___ 所给文段

作者:夕照峰影 童生,595.04 游戏积分:0 防御:破坏: 阅读:5507发表时间:2021-01-02 16:48:47
摘要:冒着风险,解困于人。指导员的一片菩萨心肠,深深地暖着我的心。也一辈子鞭策着我:遇事,能帮人处,就尽量尽力些。

指导员姓王,山东蓬莱人。在我们新兵印象中,他不苟言笑。人很沉稳,高高壮壮,身材匀称。平常生活中讲究,细致。制式军装穿在他身上,总感到服贴与合身。他不像连长,风风火火,大大咧咧。人说夫妻是一块馒头搭块糕,用在我们这连长与指导员身上,倒也恰当不过了。指导员白晢的脸,眉毛浓密且长,下巴上胡茬很茂,由于常刮,呈铁青色。他平常刮脸简单些,但星期六是铁炮轰不了必做的细活。周六,一看他早上又打香皂又瞧镜子刮脸,班长他们几个山东老乡,总是在背后开玩笑说,今晚要“上窝”了。
   听老兵说,他爱人原是舰队文工团的,人长得国色天姿,沉鱼落雁,傾城傾国。这大美女的叔叔,原是指导员的老领导,看他人忠厚,稳重,诚实,保的大媒。婚后将她调到舰队图书馆工作。所以,有的老兵,节假日,有事没事,总会拢图书馆借本书。至于书借回来看多少,天晓得。指导员说话慢声细语,从未看他对哪个战士发过火。和战士交谈,有时还常常一笑,给人似觉乎有那么点害羞感觉。
   有句歇后语:指导员的挎包一一问题不少。是的,在连队里,指导员的主职是抓思想工作。一个连队,百多号年青人,老兵有老兵客观诉求,新兵有新兵的幼稚想法。当然,带不老不新的中间兵最省心。
   当过兵的人,心里最清楚,哪个当新兵时没有过几桩糗事。别人不好说,我却遇到过“祸不单行”的倒霉事。
   我在报话班,平时训练,都四散分开。夏季随其它排车辆外出,兜兜风,倒也无所谓。这冬天,坐在消毒喷洒车上,粗硕的储水罐就像潜水艇脊背,脚板蹬着罐旁边的平台,屁股斜倚坐在罐体上,手要牢牢抓住脊上两边的铁管,也确实不是好滋味。
   平时这活,都是安排新兵居多。这天,临出发时,可能班长心里不过意又叫我去,只在嘴里念叨:“今天谁去大岙。”
   浙江山沟,我们那地方一般叫岙。大岙,地名,离我们住地二十多公里。说这话时,其它老兵像似未听到,默不作声。尴尬三十秒,我说:“还是我去吧。”
   “那好。”班长像似解脱般紧接着说。

______
___ 数据摘录

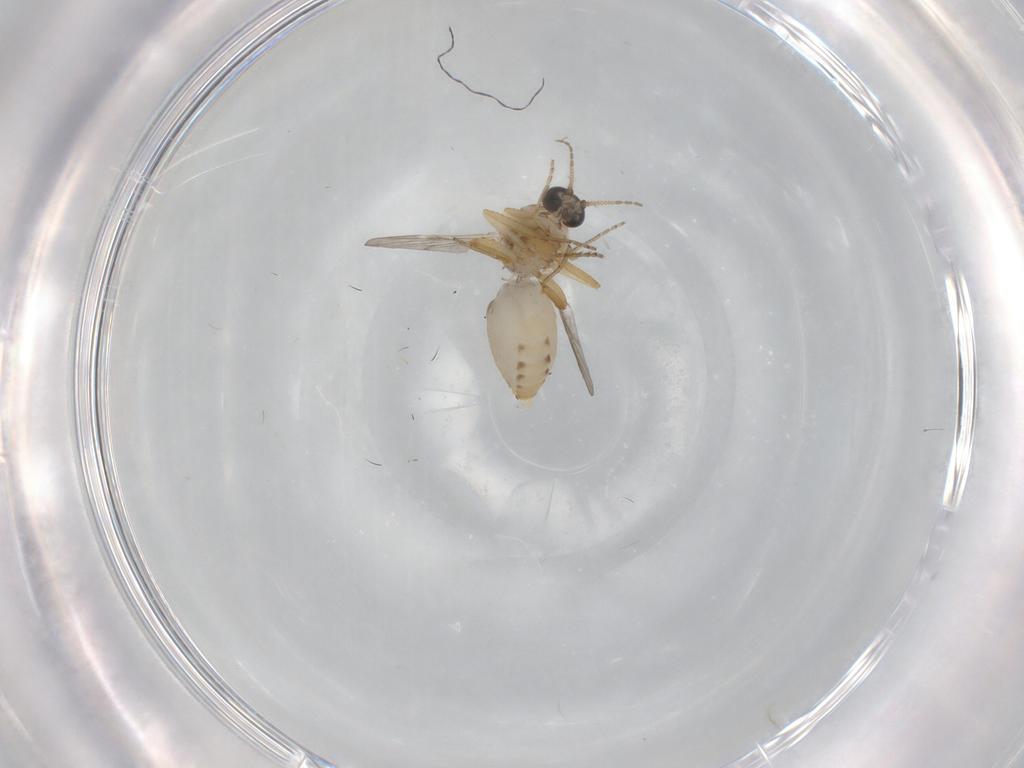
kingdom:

______

任务简述: 将王指导员回忆文段中以含有“指导员姓王,山东蓬莱人。在我”的词句开头、至“边的铁管,也确实不是好滋味。”结束的部分改写一遍,把其中的“图书馆”改为“资料室”。

本题输出:
指导员姓王,山东蓬莱人。在我们新兵印象中,他不苟言笑。人很沉稳,高高壮壮,身材匀称。平常生活中讲究,细致。制式军装穿在他身上,总感到服贴与合身。他不像连长,风风火火,大大咧咧。人说夫妻是一块馒头搭块糕,用在我们这连长与指导员身上,倒也恰当不过了。指导员白晢的脸,眉毛浓密且长,下巴上胡茬很茂,由于常刮,呈铁青色。他平常刮脸简单些,但星期六是铁炮轰不了必做的细活。周六,一看他早上又打香皂又瞧镜子刮脸,班长他们几个山东老乡,总是在背后开玩笑说,今晚要“上窝”了。
   听老兵说,他爱人原是舰队文工团的,人长得国色天姿,沉鱼落雁,傾城傾国。这大美女的叔叔,原是指导员的老领导,看他人忠厚,稳重,诚实,保的大媒。婚后将她调到舰队资料室工作。所以,有的老兵,节假日,有事没事,总会拢资料室借本书。至于书借回来看多少,天晓得。指导员说话慢声细语,从未看他对哪个战士发过火。和战士交谈,有时还常常一笑,给人似觉乎有那么点害羞感觉。
   有句歇后语:指导员的挎包一一问题不少。是的,在连队里,指导员的主职是抓思想工作。一个连队,百多号年青人,老兵有老兵客观诉求,新兵有新兵的幼稚想法。当然,带不老不新的中间兵最省心。
   当过兵的人,心里最清楚,哪个当新兵时没有过几桩糗事。别人不好说,我却遇到过“祸不单行”的倒霉事。
   我在报话班,平时训练,都四散分开。夏季随其它排车辆外出,兜兜风,倒也无所谓。这冬天,坐在消毒喷洒车上,粗硕的储水罐就像潜水艇脊背,脚板蹬着罐旁边的平台,屁股斜倚坐在罐体上,手要牢牢抓住脊上两边的铁管,也确实不是好滋味。